At present, the post-treatment prognosis of patients with pineocytoma remains unclear. Furthermore, there is no clear agreement on what treatment course to utilize in order to best minimize patient mortality rates [65, 66]. The rarity of these tumors has made it difficult to define the behavior of this lesion and its response to therapy.
In lieu of class 1 data, we have systematically reviewed the published English language literature on pineocytoma in an attempt to provide better information and guidance in the management of these tumors. Our analysis suggests that aggressive surgical resection provides a survival benefit over subtotal resection. When compared to GTR, the addition of adjuvant XRT to STR does not appear to provide an equivalent survival outcome.
On further analysis of patients receiving STR versus those undergoing STR plus XRT, the addition of adjuvant radiation does not yield a survival benefit when compared to STR alone. Considered in light of the superiority of GTR to STR, it would appear that pineocytoma is relatively resistant to radiation and is optimally treated with aggressive surgery rather than XRT.
Our goal in authoring the current study was to summarize the published literature regarding pineocytoma. However, it should be acknowledged that this review is not class 1 or 2 data, and should ideally be supplanted with more definitive data if and when this becomes available. Our analysis is limited by the quality and accuracy composite studies, and may reflect source study biases. It is impossible for us to control for the quality of the data reported in the literature. We cannot confirm the histologic grade, extent of resection, and adequacy of radiation therapy, which likely vary between studies, therefore rendering it impossible to validate these common definitions across all publications in which they are reported. Furthermore, our use of Kaplan–Meier analysis largely precludes the use of formal meta-analysis methods, including the calculation of a Q-statistic which allows for a determination of survival data heterogeneity. This consequently prevents us from addressing the potential for systematic flaws or differences among studies in a statistically meaningful way. Finally, due to the diverse range of data presentation, we are limited in our ability to study and control for certain variables. Potential confounders inconsistently presented across studies cannot be reviewed.

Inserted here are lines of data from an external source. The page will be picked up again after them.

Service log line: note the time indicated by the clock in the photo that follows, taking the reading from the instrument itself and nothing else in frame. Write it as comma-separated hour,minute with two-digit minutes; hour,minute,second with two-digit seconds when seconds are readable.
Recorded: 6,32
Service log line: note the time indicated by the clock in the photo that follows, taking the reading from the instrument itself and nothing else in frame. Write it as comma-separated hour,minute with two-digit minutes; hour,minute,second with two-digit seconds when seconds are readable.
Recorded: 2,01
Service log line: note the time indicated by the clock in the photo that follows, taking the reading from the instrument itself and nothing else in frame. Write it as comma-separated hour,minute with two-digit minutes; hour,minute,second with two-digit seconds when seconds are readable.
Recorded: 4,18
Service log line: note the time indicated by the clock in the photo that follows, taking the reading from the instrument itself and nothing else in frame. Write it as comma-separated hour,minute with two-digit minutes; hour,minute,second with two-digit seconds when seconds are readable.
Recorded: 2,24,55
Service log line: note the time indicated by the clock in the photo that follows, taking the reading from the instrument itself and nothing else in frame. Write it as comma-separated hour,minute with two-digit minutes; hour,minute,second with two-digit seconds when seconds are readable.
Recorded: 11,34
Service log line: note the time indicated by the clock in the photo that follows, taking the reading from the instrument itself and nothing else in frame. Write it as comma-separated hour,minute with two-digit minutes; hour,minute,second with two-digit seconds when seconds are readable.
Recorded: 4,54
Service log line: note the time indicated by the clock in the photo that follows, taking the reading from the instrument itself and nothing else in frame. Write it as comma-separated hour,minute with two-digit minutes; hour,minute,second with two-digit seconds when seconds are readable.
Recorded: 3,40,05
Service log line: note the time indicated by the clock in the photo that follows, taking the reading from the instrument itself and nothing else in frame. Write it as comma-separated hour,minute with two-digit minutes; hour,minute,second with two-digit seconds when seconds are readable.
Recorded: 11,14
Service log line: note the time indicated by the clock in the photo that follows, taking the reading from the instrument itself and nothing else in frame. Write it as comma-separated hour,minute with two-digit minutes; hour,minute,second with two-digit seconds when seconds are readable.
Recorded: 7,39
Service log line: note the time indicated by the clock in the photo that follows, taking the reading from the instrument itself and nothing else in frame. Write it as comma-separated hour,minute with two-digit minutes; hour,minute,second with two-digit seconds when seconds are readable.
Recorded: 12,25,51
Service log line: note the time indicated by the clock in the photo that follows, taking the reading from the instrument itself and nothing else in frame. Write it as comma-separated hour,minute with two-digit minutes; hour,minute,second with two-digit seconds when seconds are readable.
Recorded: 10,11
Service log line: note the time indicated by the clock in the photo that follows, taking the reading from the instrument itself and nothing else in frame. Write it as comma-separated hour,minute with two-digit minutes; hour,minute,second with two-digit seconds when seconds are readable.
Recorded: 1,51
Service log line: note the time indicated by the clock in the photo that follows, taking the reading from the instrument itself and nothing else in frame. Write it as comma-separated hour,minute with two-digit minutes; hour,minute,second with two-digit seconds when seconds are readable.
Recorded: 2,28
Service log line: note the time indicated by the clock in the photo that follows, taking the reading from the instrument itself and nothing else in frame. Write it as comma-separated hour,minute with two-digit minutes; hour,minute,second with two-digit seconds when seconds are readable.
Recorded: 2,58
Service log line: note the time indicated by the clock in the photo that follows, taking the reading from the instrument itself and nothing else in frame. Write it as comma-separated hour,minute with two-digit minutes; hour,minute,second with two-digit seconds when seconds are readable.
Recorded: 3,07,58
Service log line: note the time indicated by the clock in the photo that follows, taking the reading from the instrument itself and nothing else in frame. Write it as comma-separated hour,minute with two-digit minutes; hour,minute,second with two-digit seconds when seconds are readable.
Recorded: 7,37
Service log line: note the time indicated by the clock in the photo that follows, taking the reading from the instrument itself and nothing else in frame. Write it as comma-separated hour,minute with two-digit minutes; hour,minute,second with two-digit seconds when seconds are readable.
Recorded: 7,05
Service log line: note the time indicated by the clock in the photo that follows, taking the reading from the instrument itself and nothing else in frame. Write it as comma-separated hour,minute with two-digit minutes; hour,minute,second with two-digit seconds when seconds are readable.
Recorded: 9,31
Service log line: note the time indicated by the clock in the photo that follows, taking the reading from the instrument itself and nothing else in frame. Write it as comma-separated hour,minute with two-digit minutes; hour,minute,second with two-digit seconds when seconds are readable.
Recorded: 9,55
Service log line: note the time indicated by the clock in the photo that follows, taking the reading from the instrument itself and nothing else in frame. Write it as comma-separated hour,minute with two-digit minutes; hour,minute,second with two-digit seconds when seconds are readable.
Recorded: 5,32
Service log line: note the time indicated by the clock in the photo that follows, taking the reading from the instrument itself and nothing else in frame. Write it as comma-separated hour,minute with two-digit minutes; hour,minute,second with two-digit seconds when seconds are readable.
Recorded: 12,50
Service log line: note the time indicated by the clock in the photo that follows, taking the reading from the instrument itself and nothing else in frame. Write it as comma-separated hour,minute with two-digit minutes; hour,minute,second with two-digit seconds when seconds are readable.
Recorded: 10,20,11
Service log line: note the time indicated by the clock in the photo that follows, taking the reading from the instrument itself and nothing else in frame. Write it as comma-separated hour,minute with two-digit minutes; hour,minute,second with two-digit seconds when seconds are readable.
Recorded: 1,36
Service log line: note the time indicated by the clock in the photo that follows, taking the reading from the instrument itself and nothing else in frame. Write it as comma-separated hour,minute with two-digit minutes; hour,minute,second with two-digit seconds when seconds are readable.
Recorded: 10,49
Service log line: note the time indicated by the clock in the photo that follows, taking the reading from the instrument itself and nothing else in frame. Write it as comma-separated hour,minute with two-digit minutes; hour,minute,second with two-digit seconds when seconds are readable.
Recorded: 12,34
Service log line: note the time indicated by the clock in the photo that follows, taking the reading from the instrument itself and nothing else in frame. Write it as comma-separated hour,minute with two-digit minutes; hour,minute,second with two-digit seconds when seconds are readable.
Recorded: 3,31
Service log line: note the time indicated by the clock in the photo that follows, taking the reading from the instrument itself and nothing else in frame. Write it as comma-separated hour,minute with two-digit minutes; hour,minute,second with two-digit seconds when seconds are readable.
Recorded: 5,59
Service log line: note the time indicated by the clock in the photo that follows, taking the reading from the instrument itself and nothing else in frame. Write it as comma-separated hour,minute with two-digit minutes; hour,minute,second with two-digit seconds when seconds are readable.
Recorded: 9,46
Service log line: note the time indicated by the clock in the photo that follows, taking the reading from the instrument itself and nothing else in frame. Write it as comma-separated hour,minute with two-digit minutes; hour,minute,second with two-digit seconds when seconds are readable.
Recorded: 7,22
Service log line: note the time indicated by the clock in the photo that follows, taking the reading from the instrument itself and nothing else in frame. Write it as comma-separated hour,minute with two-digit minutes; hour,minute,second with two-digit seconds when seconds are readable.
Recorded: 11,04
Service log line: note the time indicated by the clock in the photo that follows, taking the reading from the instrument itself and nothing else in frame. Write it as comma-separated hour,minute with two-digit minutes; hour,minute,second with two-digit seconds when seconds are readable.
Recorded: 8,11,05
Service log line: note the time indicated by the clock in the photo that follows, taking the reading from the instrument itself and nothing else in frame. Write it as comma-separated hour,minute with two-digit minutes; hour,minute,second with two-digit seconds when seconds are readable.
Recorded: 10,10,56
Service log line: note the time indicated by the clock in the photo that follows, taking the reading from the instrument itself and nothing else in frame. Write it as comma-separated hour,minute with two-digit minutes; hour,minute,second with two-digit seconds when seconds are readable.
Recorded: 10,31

In conclusion, we have assembled a systematic review of the published pineocytoma literature and offer data on survival rates following different treatment strategies. These data appear to indicate optimal survival rates following GTR. Given the relatively rarity of this tumor, this study aims to improve upon the small sample sizes offered by individual institutions by providing a more comprehensive review of outcome characteristics for patients with pineocytoma.